• Assigned task:
Write out the lines below exactly, beginning at the one with "nose: (196, 196)" and stopping after the one with "root of tail: (15, 590)"; the pictures are not copied.

Data entries
::::::

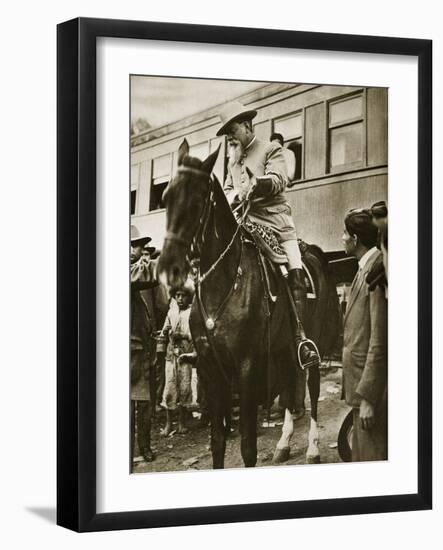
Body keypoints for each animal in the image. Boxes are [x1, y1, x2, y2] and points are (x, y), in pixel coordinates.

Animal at [159, 140, 340, 468]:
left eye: (197, 198)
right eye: (166, 197)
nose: (169, 268)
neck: (226, 280)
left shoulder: (247, 366)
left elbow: (247, 447)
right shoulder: (211, 368)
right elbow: (218, 443)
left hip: (312, 344)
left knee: (310, 387)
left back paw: (313, 448)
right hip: (283, 349)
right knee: (290, 389)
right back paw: (283, 443)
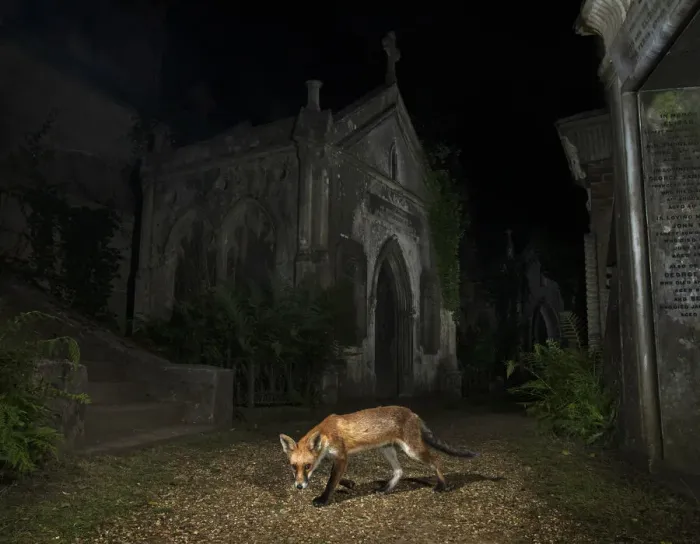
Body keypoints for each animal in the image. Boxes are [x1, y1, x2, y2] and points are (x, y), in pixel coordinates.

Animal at [279, 405, 479, 507]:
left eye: (307, 466)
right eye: (293, 466)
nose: (299, 486)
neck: (327, 433)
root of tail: (412, 413)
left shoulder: (342, 456)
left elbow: (331, 481)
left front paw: (323, 499)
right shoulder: (332, 458)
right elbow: (333, 478)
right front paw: (349, 484)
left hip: (412, 451)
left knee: (436, 460)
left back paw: (442, 486)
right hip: (386, 450)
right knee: (399, 471)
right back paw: (386, 489)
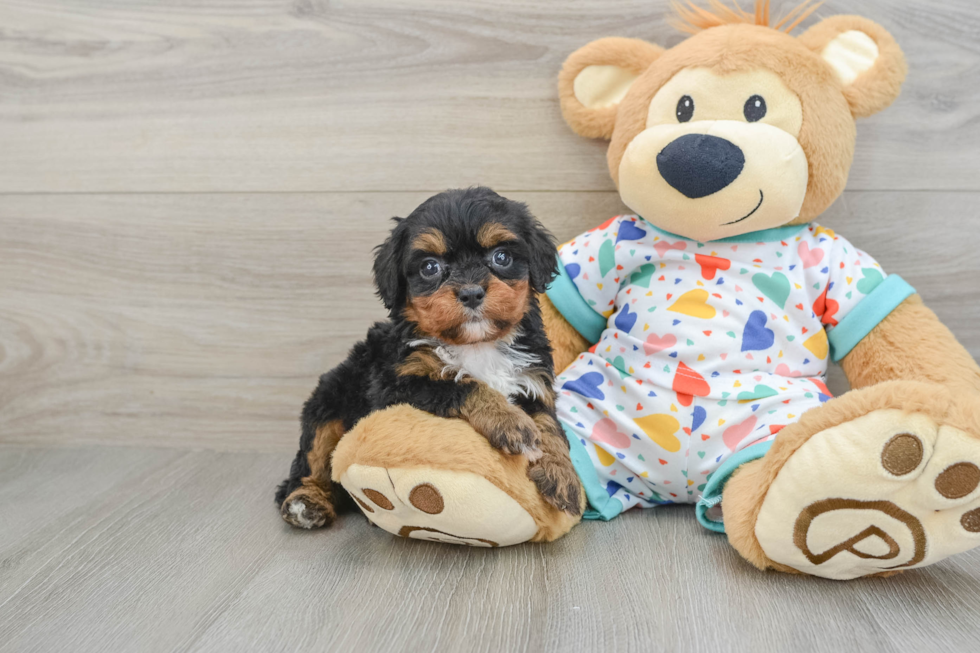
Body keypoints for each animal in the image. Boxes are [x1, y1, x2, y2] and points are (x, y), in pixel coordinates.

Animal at [276, 186, 580, 528]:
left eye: (501, 257)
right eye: (429, 267)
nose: (471, 292)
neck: (477, 344)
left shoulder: (533, 380)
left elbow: (549, 424)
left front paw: (563, 475)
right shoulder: (396, 385)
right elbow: (460, 384)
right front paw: (510, 421)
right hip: (327, 402)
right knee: (312, 461)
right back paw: (307, 501)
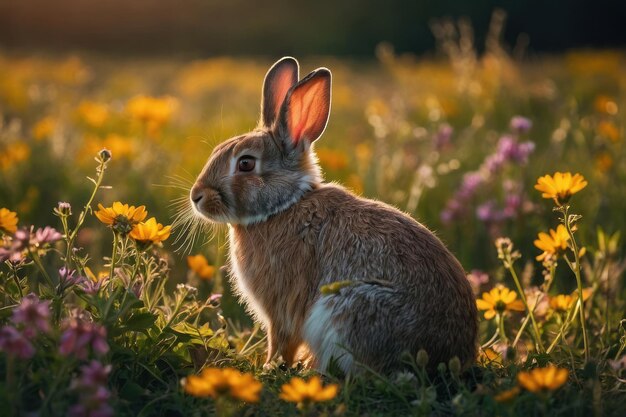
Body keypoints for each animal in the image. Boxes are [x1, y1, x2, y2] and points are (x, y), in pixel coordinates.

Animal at [188, 56, 476, 374]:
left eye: (246, 164)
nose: (196, 196)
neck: (283, 206)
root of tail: (450, 356)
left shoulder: (282, 307)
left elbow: (281, 340)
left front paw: (268, 368)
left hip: (351, 307)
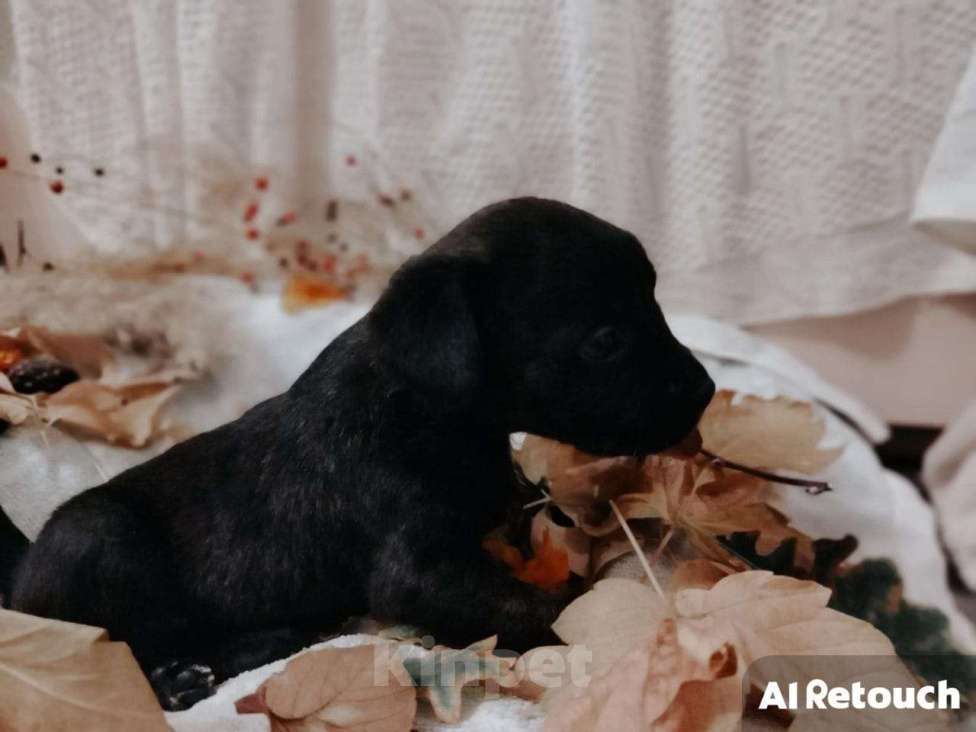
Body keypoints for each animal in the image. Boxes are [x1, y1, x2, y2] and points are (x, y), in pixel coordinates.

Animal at [11, 196, 712, 708]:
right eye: (605, 340)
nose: (707, 391)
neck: (423, 402)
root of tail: (15, 590)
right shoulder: (420, 573)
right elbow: (552, 607)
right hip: (96, 536)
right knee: (124, 648)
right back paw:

::::::

• Answer space:
nose: (196, 196)
neck: (283, 206)
root of tail: (450, 356)
left shoulder: (282, 307)
left elbow: (281, 340)
left front paw: (268, 368)
left hip: (351, 307)
Body keypoints for each animal in the image. Boxes are [x1, y1, x2, y2] and points are (x, y), in pixel coordinates.

Animal at [11, 196, 712, 708]:
right eye: (605, 340)
nose: (707, 391)
neck: (423, 402)
root of tail: (15, 590)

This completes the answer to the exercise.